In federal systems, second chambers are more active and important than in unitary systems, in that the powers of the two chambers tend to be symmetric. The U.S. Senate, however, has exclusive appointment confirmation and treaty ratification functions, while the more restricted German Bundesrat shares jurisdiction with the Bundestag on policies administered by the Laender.
In unitary nations, second chambers have largely become supplemental in function to the main chamber. Their legislative function is limited to propose amendments to, and to delay, bills from the main chamber, often within time constraints. Though usually asymmetric in authority, the main purpose of second chambers in unitary nations is to limit the power of political parties obtained through direct popular elections to the main chamber. A more basic function of second chambers in both unitary and federal systems is to limit the power of government cabinets and chief executives, whether as prime ministers or as presidents. Powerful chief executives, presidents or prime ministers, may form a triangular relationship with the legislature by seeking support from one chamber to counter opposition from the other.
The more important the second chamber, the greater the need to reconcile differences between the two chambers. One common method, the navette (France), requires different versions of legislation to shuttle between the two chambers until both accept a common version. A second frequently used method is a joint committee (United States and Germany) between the two chambers, which adopts a common version to be accepted by both chambers.
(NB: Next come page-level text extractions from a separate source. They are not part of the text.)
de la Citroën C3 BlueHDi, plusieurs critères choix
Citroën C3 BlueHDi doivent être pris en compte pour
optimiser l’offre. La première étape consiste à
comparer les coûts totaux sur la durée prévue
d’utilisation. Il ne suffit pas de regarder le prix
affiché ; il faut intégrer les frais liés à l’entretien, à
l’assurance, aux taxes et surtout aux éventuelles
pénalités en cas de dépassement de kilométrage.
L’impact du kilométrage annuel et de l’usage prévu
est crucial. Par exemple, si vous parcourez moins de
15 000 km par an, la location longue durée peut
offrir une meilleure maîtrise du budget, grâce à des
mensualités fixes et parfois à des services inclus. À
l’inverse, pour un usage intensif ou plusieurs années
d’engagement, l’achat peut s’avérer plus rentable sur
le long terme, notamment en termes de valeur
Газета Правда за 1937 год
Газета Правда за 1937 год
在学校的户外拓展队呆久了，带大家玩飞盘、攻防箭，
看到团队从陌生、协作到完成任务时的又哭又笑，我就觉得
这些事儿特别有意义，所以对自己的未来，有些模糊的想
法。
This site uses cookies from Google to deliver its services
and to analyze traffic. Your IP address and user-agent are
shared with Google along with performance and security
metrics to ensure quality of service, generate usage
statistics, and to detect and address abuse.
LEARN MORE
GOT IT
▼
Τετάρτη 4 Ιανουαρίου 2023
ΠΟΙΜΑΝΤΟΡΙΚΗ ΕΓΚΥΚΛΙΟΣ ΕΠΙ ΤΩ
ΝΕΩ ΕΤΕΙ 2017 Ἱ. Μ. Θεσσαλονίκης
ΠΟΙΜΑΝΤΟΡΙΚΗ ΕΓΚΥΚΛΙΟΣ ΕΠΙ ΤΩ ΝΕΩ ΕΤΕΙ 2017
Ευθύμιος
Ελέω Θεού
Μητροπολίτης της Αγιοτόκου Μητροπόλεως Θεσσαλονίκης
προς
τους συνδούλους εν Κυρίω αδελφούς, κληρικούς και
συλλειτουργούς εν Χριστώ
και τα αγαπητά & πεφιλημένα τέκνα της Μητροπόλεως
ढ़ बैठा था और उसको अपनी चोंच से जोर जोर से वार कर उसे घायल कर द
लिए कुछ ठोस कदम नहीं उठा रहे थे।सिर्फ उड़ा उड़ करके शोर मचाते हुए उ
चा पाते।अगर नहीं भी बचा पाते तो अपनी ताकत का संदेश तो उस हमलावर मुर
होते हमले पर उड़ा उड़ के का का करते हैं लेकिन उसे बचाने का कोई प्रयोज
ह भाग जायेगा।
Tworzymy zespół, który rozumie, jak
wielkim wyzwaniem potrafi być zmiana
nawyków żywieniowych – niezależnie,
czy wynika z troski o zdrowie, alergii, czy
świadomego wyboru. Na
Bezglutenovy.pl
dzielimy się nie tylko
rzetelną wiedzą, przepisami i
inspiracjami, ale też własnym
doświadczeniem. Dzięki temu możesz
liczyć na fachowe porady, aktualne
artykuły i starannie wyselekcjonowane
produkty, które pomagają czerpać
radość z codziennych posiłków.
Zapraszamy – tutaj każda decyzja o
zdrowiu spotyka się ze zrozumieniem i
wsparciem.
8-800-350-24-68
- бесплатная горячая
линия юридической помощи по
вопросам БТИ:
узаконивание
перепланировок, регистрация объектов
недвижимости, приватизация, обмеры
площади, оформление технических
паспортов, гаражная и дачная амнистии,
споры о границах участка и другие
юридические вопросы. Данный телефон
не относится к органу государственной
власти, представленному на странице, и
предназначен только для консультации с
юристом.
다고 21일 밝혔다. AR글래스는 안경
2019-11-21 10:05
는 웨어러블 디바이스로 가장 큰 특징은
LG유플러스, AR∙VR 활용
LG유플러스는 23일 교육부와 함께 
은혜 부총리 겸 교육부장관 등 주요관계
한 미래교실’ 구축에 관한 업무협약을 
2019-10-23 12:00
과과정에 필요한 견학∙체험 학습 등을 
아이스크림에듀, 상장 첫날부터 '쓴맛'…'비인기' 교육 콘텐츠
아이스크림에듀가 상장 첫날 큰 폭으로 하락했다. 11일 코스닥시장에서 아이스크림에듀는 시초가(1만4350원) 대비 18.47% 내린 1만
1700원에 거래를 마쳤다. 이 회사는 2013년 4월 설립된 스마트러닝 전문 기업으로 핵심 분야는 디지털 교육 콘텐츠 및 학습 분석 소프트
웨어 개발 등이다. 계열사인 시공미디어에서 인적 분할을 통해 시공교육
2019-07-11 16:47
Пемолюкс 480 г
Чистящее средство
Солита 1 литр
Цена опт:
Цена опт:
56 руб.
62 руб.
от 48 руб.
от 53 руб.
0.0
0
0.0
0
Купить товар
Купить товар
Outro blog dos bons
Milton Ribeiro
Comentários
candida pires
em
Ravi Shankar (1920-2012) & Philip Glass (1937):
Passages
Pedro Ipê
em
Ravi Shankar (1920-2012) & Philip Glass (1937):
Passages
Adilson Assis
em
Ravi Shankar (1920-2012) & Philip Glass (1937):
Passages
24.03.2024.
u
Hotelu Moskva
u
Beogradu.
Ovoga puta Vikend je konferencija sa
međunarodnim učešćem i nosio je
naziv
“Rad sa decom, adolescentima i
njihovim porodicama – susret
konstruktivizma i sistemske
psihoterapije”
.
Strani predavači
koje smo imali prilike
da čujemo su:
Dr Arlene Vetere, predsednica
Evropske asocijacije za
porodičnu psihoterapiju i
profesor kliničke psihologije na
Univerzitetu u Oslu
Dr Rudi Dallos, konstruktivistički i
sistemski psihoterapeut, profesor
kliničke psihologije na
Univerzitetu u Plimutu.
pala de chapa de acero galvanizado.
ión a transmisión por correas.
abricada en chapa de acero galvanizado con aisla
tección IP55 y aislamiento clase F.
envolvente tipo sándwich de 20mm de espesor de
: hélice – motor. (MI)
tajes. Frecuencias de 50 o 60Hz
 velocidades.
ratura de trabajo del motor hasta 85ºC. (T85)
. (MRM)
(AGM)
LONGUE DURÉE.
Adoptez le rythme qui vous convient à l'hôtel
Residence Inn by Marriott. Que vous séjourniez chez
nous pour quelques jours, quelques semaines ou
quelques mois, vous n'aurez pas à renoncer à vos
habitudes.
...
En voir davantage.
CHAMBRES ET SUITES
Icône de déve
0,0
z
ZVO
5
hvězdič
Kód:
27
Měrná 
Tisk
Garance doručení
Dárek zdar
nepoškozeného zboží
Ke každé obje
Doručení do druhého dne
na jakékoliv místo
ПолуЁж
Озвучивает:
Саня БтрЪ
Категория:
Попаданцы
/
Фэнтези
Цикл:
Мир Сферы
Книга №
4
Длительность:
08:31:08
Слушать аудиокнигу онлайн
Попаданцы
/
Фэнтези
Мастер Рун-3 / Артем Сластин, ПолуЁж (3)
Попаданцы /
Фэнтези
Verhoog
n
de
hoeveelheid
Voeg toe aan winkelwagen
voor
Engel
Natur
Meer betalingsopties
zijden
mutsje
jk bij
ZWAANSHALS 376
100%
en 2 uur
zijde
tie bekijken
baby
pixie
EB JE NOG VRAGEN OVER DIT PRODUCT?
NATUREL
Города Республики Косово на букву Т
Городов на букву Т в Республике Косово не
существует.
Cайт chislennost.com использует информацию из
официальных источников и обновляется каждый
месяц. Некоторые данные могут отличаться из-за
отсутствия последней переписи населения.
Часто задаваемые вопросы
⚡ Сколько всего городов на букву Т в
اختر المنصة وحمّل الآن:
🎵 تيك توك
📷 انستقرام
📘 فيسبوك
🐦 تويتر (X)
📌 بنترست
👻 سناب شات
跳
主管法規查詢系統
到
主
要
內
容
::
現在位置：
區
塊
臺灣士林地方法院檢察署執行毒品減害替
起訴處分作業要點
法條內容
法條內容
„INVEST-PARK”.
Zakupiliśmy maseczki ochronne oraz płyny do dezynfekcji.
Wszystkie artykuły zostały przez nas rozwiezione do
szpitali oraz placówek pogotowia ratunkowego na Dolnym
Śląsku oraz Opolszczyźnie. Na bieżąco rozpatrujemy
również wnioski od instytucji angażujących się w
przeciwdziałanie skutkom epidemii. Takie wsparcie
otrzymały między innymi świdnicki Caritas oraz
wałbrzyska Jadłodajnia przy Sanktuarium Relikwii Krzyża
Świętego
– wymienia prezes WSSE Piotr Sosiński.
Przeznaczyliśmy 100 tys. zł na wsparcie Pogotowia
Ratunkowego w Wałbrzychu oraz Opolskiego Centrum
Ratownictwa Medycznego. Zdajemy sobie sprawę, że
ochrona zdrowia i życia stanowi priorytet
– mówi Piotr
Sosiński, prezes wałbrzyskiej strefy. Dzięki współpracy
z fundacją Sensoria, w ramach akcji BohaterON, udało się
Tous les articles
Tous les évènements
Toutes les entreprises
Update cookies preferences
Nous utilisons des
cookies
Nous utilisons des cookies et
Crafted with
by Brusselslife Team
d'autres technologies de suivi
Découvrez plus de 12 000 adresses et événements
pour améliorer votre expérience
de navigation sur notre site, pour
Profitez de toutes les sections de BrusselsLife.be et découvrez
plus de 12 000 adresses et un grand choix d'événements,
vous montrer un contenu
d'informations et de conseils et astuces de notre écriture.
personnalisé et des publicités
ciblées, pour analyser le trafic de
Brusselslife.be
In a third method, employed in asymmetrical legislatures (Britain, Poland, and the Czech Republic), the main chamber can accept amendments from the supplemental chamber or readopt its original version of a bill.
Constitution revision and adoption of constitutional laws (e.g., the election system), by contrast, often require both chambers’ approval. In addition, in some systems (e.g., the Czech Republic), the supplemental second chamber cannot be dissolved by either the cabinet or the president. These system-protection provisions make second chambers more important in occasional crises than in the more frequent consideration of ordinary law.
Bicameral systems function through distinctive organizational forms. The two chambers can meet together and vote as single bodies, illustrated by the Polish National Assembly in writing a constitution. Norway is distinctive in that the second chamber is a subset of members from the directly elected main chamber. Some have joint bicameral committees, as illustrated by the Joint Standing Committee on Defense of the South African bicameral parliament, or bicameral parliamentary party groups, as in Poland.
Second chambers have become the innovative, almost experimental, part of modern legislatures, especially in new political systems. The wide variety of specific activities goes far beyond the legislative activities of main chambers. The wide variety of selection procedures likewise greatly diversifies the representational reach and policy views of parliaments. Paradoxically, the more marginal the second chamber, the greater the potential for innovations in both composition and activities of the supplemental chamber.
- Patterson, Samuel C., and Anthony Mughan, eds. Senates: Bicameralism in the Contemporary World. Columbus: Ohio State University Press, 1999.
- Tsebelis, George, and Jeanette Money. Bicameralism. New York: Cambridge University Press, 1997.